Mechanism of an alkyl-dependent photochemical homolysis of the Re-alkyl bond in [Re(R)(CO)(3)(alpha-diimine)] complexes via a reactive sigma pi* excited state

MLCT excitation of the complexes [Re(R)(CO)(3)(alpha-diimine)] (R = Me, Et, benzyl (Bz); alpha-diimine = iPr-PyCa, R'-DAB) results in the homolysis of the Re-R bond leading to the formation of radicals R(.) and [Re(CO)(3)(alpha-diimine)](.) as primary photoproducts. The quantum yield of this photoprocess is dependent on the alkyl group used. For R = Me, the quantum yield is low (10(-2)) and depends on the temperature and excitation wavelength, whereas for R = Et and Bz the quantum yield is near unity and independent of T and lambda(exc). The reaction is shown to proceed via a sigma(Re-R)pi* excited state that is rapidly (< 20 ps) populated by a nonradiative transition from the optically excited MLCT state.
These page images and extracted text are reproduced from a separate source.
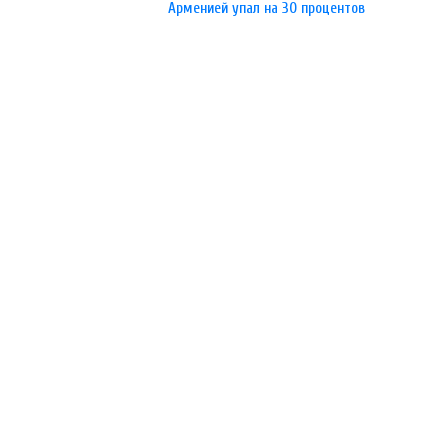
Арменией упал на 30 процентов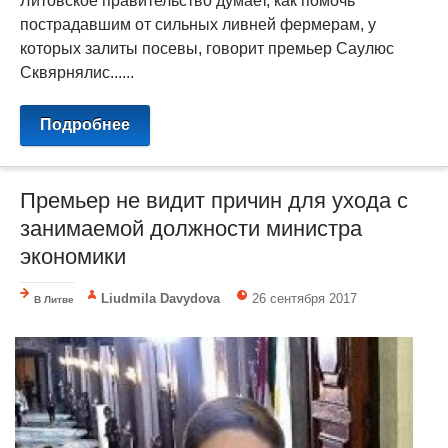
Литовское правительство думает, как помочь
пострадавшим от сильных ливней фермерам, у
которых залиты посевы, говорит премьер Саулюс
Сквярнялис......
Подробнее
Премьер не видит причин для ухода с
занимаемой должности министра
экономики
Liudmila Davydova
26 сентября 2017
В Литве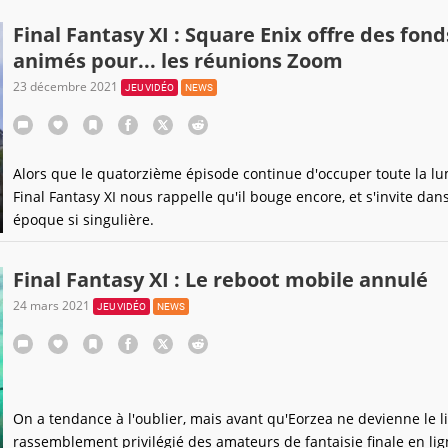
Final Fantasy XI : Square Enix offre des fond
animés pour... les réunions Zoom
23 décembre 2021
JEU VIDÉO
NEWS
Alors que le quatorzième épisode continue d'occuper toute la lu
Final Fantasy XI nous rappelle qu'il bouge encore, et s'invite dan
époque si singulière.
Final Fantasy XI : Le reboot mobile annulé
24 mars 2021
JEU VIDÉO
NEWS
On a tendance à l'oublier, mais avant qu'Eorzea ne devienne le l
rassemblement privilégié des amateurs de fantaisie finale en lign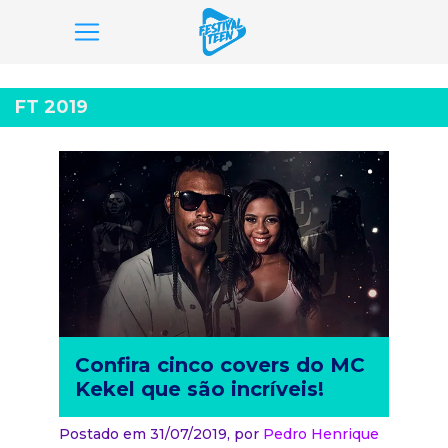
Pular
para
FT 2019
o
conteúdo
Confira cinco covers do MC
Kekel que são incríveis!
Postado em 31/07/2019,
por
Pedro Henrique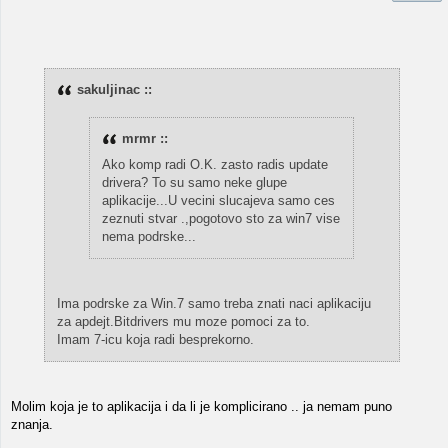
sakuljinac ::
mrmr ::
Ako komp radi O.K. zasto radis update
drivera? To su samo neke glupe
aplikacije...U vecini slucajeva samo ces
zeznuti stvar .,pogotovo sto za win7 vise
nema podrske...
Ima podrske za Win.7 samo treba znati naci aplikaciju
za apdejt.Bitdrivers mu moze pomoci za to.
Imam 7-icu koja radi besprekorno.
Molim koja je to aplikacija i da li je komplicirano .. ja nemam puno
znanja.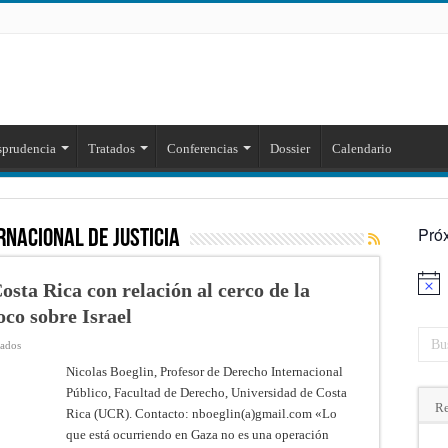
sprudencia
Tratados
Conferencias
Dossier
Calendario
Pró
rnacional de Justicia
osta Rica con relación al cerco de la
Aviso
oco sobre Israel
en
vados
Gaza
/
Nicolas Boeglin, Profesor de Derecho Internacional
Israel:
Público, Facultad de Derecho, Universidad de Costa
apuntes
desde
Re
Rica (UCR). Contacto: nboeglin(a)gmail.com «Lo
Costa
Rica
que está ocurriendo en Gaza no es una operación
con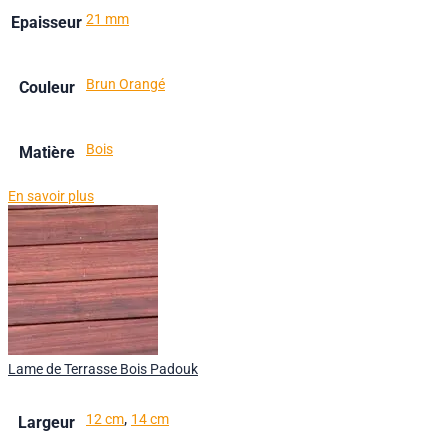
21 mm
Epaisseur
Brun Orangé
Couleur
Bois
Matière
En savoir plus
Lame de Terrasse Bois Padouk
,
12 cm
14 cm
Largeur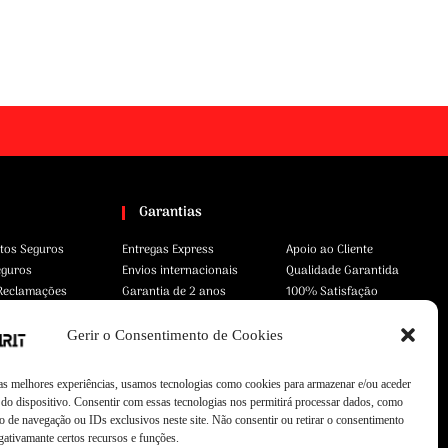
Garantias
tos Seguros
Entregas Express
Apoio ao Cliente
eguros
Envios internacionais
Qualidade Garantida
 Reclamações
Garantia de 2 anos
100% Satisfação
Gerir o Consentimento de Cookies
 as melhores experiências, usamos tecnologias como cookies para armazenar e/ou aceder
do dispositivo. Consentir com essas tecnologias nos permitirá processar dados, como
 de navegação ou IDs exclusivos neste site. Não consentir ou retirar o consentimento
gativamante certos recursos e funções.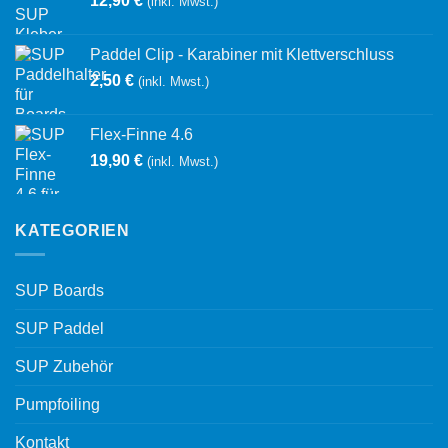
12,90
€
(inkl. Mwst.)
Paddel Clip - Karabiner mit Klettverschluss
2,50
€
(inkl. Mwst.)
Flex-Finne 4.6
19,90
€
(inkl. Mwst.)
KATEGORIEN
SUP Boards
SUP Paddel
SUP Zubehör
Pumpfoiling
Kontakt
Time-resolved IR and UV/Vis absorption spectra studied in the ns-mu s and ps-mu s time domains, respectively, show that the sigma pi* excited state is rather long-lived (tau approximate to 250 ns) in noncoordinating solvents; the dissociation of the Re-R bond from this state is strongly accelerated by polar or coordinating solvents (tau(sigma pi)* < 20 ps). The sigma pi* excited state is spectroscopically characterized by a (presumably sigma pi --> MLCT) transition at approximately 500 nm and by CO stretching frequencies closely resembling their ground-state values. The relative energies of the MLCT and reactive sigma pi* states, controlled by the nature of the alkyl ligand, determine the photoreactivity of the complexes.